4. What was your favorite memory of Michelle that didn’t make it into the book?

In July 2014, my bucket-list novel miraculously made its way into print, courtesy of a wonderful publisher in Texas, and my wife helped arrange a book party at a local bookstore in our town. As I wrote in the book, Michelle ordered copies for family and friends—and may have accounted for half the damn sales. Left unmentioned was her call about a half-hour before the party began: she had failed to leave enough time to account for the weekday evening drive from Connecticut. She was stuck in traffic and was clearly not going to make it. Looking back, to four years before her passing, I can wonder if age had begun to creep up on someone I had only known to be meticulously competent. I also knew how much she’d been looking forward to the event as a social night out, but more to the point: she sounded near tears on the call, as if she was failing me as I celebrated a book that had taken me almost 20 years to publish from the point of conception. That level of commitment and care in friendship is so rare. The emotion in her voice on that call was a gift, perhaps even more than her presence that night would have been.

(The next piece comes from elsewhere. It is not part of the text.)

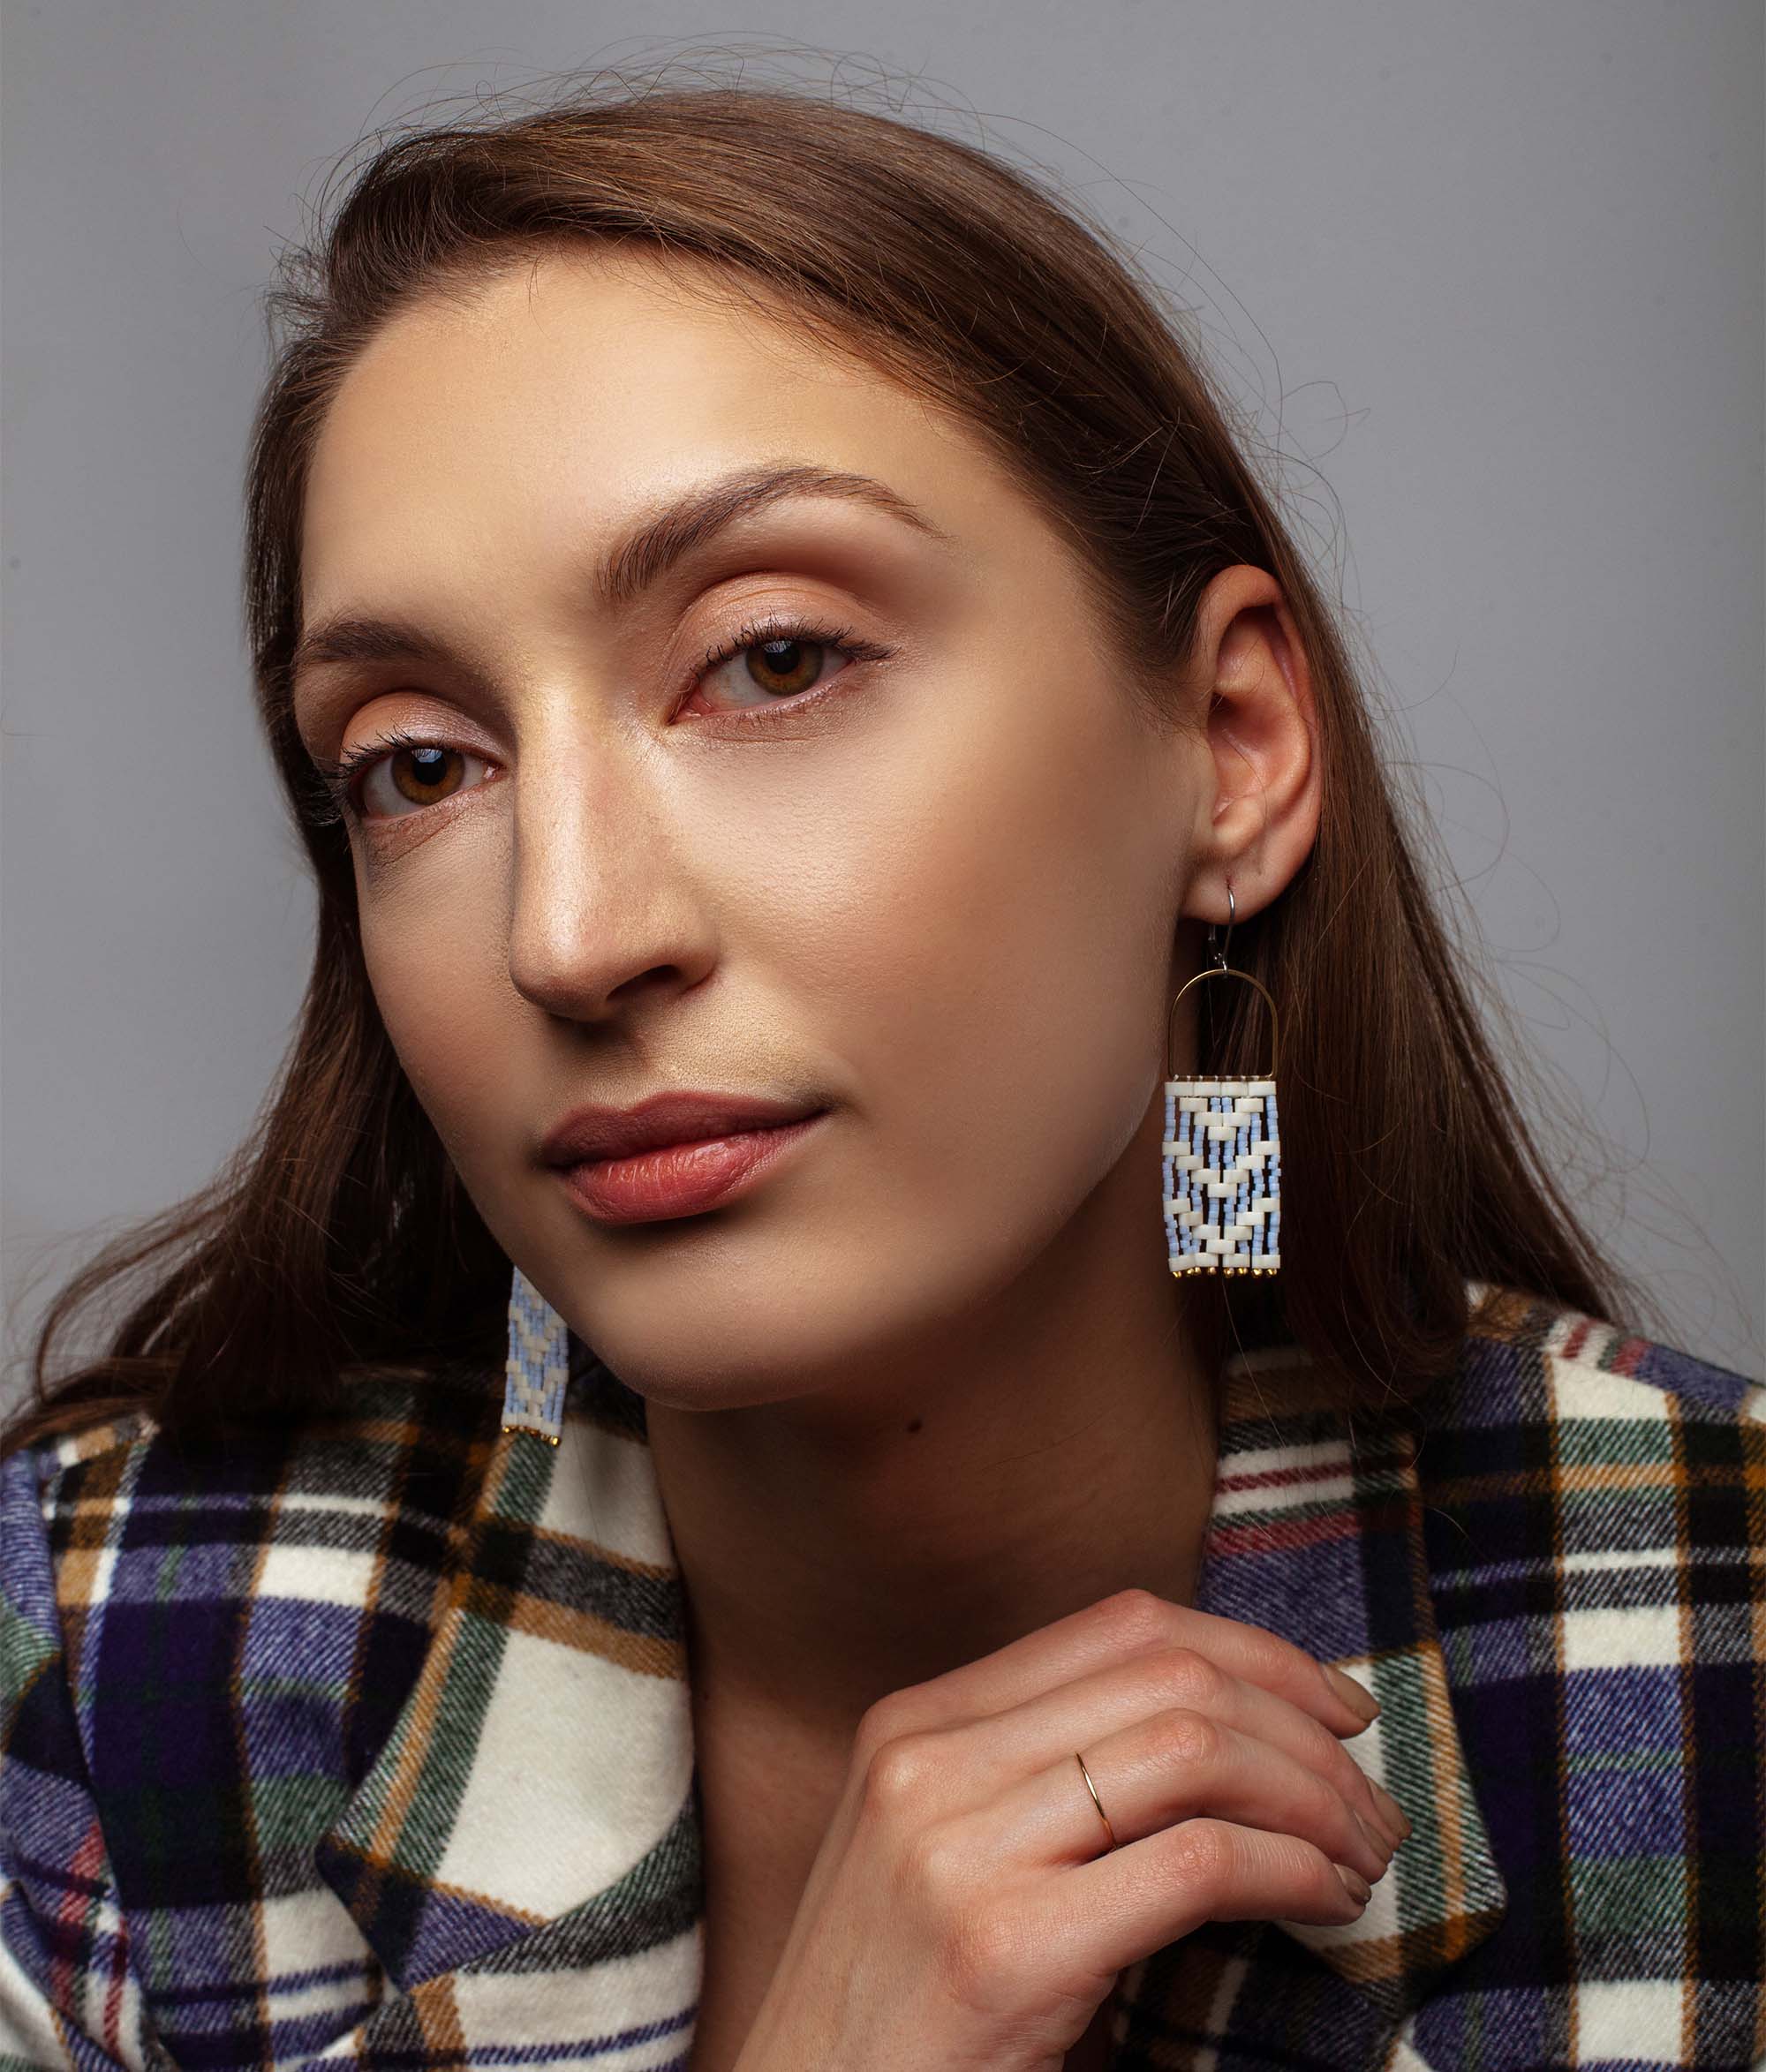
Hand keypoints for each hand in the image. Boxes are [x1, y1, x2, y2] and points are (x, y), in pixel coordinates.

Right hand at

5. So much of this book laments the end to what is a neighborhood feel in The Garden. Do you think that can ever return, given the changing arms-length ways sports in 2020 separates fans from the actors? Or will it simply require a change in ownership to, as some writer once put it, feel like “Eden” again?

What the Garden—or any professional indoor sport—will look like going forward in the age of Covid is going to be interesting and possibly sobering for owners like Dolan, who has managed to hang onto his subscriber ticket base despite bad basketball and horrendous organizational behavior. That, I imagine, is a tribute to the strength of the N.B.A. product in a city with an esteemed basketball history, but also the result of the unyielding and depersonalizing trend of corporate gentrification. Or simply: fewer lifers like Michelle in those astronomically priced courtside seats and more dudes-nights-outs, reflecting the business perks of the game. For a book-themed essay I recently wrote for the Times, I asked Spike Lee how eager he might be to plant himself on Celebrity Row in a world where the virus is more controlled, but not eradicated. He’s 63. He said he had absolutely no idea and left me with the notion that in order to convince people to take any risk, and pay prodigiously for the privilege, teams like the Knicks had better at least be offering their high-end fans something really good. Dennis Smith Jr. and free soggy fries delivered to their seats will probably not cut it.